# Work required
Search the records for the word "three" and pick out every line that has it.

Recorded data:

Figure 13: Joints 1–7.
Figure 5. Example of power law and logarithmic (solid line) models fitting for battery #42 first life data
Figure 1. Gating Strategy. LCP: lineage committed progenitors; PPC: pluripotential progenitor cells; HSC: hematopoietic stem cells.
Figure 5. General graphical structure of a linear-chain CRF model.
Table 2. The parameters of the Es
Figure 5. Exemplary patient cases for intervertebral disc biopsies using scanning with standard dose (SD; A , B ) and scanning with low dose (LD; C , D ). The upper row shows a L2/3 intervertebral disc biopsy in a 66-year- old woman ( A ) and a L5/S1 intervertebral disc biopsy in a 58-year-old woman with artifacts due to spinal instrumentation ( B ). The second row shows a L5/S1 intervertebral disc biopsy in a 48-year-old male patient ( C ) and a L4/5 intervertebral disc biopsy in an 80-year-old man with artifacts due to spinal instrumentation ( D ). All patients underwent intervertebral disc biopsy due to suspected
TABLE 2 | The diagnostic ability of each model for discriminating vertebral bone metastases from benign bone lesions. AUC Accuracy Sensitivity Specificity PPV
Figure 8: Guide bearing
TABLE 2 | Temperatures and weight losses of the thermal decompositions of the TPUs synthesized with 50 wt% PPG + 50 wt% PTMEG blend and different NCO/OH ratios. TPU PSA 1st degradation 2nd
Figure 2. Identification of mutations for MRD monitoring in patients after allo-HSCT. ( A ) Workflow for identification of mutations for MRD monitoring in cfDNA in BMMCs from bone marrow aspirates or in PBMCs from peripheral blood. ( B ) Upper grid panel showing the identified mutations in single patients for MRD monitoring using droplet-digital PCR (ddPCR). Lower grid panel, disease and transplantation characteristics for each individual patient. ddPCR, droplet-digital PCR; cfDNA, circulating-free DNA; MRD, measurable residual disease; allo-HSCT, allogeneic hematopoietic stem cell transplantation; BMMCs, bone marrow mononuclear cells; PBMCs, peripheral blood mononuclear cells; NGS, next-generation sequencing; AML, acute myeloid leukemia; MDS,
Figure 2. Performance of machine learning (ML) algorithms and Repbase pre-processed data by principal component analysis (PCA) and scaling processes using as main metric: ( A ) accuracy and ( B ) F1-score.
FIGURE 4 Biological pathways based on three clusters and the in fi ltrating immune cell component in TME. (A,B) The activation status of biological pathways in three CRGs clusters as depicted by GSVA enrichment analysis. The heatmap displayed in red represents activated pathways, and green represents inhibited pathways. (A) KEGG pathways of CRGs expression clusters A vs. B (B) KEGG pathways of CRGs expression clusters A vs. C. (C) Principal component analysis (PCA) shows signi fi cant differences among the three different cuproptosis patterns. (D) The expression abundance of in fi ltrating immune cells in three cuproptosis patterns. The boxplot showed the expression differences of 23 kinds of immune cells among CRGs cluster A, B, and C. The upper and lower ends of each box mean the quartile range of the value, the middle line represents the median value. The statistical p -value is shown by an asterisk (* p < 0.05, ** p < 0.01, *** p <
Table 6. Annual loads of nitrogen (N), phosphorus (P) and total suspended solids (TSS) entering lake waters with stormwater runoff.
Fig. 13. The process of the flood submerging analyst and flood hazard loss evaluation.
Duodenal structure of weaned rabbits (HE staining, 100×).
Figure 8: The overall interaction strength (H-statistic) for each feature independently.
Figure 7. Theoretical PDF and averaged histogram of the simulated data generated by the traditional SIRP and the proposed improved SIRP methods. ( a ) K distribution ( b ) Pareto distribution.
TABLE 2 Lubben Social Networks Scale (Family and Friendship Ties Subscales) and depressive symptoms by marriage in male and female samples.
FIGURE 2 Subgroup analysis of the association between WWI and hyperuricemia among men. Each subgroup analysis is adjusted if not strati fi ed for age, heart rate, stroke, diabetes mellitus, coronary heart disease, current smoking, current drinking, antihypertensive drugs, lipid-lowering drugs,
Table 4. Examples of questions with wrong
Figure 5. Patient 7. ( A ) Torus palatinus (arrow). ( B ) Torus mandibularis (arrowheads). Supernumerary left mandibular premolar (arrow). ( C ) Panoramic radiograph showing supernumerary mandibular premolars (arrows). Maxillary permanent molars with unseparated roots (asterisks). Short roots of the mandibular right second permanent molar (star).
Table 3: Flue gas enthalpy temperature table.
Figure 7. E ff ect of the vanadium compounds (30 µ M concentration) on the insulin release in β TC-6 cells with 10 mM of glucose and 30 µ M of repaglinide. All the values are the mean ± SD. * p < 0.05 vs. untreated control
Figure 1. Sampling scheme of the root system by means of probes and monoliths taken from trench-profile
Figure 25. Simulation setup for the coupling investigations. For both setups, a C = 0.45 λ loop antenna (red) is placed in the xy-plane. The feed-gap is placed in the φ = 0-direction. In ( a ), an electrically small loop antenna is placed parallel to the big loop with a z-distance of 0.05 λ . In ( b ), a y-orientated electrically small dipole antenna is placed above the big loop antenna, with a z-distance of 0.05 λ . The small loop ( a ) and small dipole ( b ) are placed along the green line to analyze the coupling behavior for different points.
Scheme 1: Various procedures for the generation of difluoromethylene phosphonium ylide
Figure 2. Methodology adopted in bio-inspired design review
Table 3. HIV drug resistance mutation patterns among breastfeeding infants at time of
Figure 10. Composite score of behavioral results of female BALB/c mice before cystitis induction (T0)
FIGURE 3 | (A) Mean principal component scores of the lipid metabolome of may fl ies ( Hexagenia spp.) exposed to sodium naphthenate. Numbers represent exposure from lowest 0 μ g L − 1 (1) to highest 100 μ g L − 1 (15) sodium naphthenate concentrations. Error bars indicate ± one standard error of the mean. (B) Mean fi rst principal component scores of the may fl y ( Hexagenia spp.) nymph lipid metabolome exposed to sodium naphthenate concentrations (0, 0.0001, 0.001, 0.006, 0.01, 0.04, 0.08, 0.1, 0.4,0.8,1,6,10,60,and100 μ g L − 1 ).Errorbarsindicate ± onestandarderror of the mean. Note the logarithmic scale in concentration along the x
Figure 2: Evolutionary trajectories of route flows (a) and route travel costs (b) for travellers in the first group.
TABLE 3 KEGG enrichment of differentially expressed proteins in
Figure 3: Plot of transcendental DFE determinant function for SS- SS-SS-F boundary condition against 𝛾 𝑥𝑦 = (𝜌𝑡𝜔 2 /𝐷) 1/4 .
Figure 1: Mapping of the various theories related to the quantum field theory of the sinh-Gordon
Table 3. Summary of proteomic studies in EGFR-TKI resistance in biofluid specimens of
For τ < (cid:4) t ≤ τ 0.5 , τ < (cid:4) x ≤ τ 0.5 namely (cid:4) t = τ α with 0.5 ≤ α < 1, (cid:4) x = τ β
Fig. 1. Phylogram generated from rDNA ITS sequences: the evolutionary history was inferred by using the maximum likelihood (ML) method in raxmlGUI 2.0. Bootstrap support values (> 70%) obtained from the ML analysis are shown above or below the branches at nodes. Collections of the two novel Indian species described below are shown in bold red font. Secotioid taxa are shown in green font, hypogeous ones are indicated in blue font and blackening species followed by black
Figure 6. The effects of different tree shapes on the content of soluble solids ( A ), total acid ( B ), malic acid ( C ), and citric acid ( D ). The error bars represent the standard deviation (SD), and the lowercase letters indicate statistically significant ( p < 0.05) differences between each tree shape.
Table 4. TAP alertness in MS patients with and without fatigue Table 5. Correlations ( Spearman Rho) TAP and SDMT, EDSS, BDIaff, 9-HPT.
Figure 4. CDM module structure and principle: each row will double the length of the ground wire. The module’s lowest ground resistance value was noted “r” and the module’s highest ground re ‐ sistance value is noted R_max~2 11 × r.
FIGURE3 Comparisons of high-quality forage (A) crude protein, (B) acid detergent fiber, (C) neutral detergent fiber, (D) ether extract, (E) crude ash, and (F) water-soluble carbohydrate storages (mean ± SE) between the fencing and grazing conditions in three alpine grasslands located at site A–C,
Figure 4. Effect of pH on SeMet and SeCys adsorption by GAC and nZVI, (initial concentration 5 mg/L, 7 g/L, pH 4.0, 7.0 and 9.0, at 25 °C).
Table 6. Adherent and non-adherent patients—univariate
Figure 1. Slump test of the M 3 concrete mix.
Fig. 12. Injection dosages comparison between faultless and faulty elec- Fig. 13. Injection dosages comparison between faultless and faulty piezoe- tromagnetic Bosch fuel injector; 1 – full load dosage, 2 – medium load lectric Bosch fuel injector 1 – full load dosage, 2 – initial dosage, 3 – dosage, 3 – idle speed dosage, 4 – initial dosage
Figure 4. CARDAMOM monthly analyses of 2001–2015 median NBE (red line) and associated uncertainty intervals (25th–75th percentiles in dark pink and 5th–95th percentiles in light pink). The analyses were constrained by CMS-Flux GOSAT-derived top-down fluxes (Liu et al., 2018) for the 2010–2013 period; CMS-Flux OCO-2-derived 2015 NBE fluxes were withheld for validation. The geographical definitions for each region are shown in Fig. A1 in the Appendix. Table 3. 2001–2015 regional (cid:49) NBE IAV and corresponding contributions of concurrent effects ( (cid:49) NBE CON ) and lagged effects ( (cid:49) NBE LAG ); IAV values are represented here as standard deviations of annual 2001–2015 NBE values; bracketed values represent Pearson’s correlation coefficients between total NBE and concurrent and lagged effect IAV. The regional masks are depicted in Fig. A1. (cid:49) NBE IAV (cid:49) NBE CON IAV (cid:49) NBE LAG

# Response to the exercise
FIGURE 4 Biological pathways based on three clusters and the in fi ltrating immune cell component in TME. (A,B) The activation status of biological pathways in three CRGs clusters as depicted by GSVA enrichment analysis. The heatmap displayed in red represents activated pathways, and green represents inhibited pathways. (A) KEGG pathways of CRGs expression clusters A vs. B (B) KEGG pathways of CRGs expression clusters A vs. C. (C) Principal component analysis (PCA) shows signi fi cant differences among the three different cuproptosis patterns. (D) The expression abundance of in fi ltrating immune cells in three cuproptosis patterns. The boxplot showed the expression differences of 23 kinds of immune cells among CRGs cluster A, B, and C. The upper and lower ends of each box mean the quartile range of the value, the middle line represents the median value. The statistical p -value is shown by an asterisk (* p < 0.05, ** p < 0.01, *** p <
FIGURE3 Comparisons of high-quality forage (A) crude protein, (B) acid detergent fiber, (C) neutral detergent fiber, (D) ether extract, (E) crude ash, and (F) water-soluble carbohydrate storages (mean ± SE) between the fencing and grazing conditions in three alpine grasslands located at site A–C,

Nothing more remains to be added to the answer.